After she breaks James' rule less than one day later, her son sends Leslie back to her hometown to confront the consequences of her actions and the people that she hurt in the process. After being kicked out of every place she was given to stay, motel clerk Sweeney takes a chance on Leslie and gives her a job.

Sweeney's influence leads Leslie to come face-to-face with herself and gives her the chance to turn things around. You may not feel sorry for Leslie but you'll root for her, share in her joys and sorrows, and hope she makes it through to the other side.

To Leslie is playing one last time on March 18 at 9:45 p.m. at Alamo Lamar A.

Clean

Who do you call to clean up the mess on the worst day of your life? Australians might call Sandra Pankhurst, a trauma cleaner who cleans spaces that nobody else would go near—hoarder homes, meth labs, crime scenes and shudder-worthy sights—with extreme kindness for the folks that live in them.

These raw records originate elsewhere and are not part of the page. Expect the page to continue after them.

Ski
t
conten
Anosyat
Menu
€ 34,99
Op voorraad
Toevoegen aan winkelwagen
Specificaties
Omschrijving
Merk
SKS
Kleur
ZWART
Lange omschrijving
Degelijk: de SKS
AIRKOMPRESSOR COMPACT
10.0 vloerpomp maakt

"Clean," directed by Lachlan McLeod, not only goes into the details of what it takes to be a trauma cleaner but tells the tale of how Pankhurst started the first trauma cleaning business in Melbourne. From an extremely traumatic background herself, Pankhurst was adopted and rejected by her new family at a young age, transitioned from male to female as a young adult, and went into prostitution all before starting the business.

You'll follow McLeod as he visits with clients to learn how the service has changed their life but you'll also bear witness to ongoing changes in Pankhurst's life, like living with a terminal lung illness from cleaning unprotected and getting in touch with her birth mother for the first time in her more than 70 years on Earth. "Clean" shows the fragility of life and gives hope of human connection.

"Clean" has one more screening on March 17 at 6:30 p.m. at Alamo Lamar A.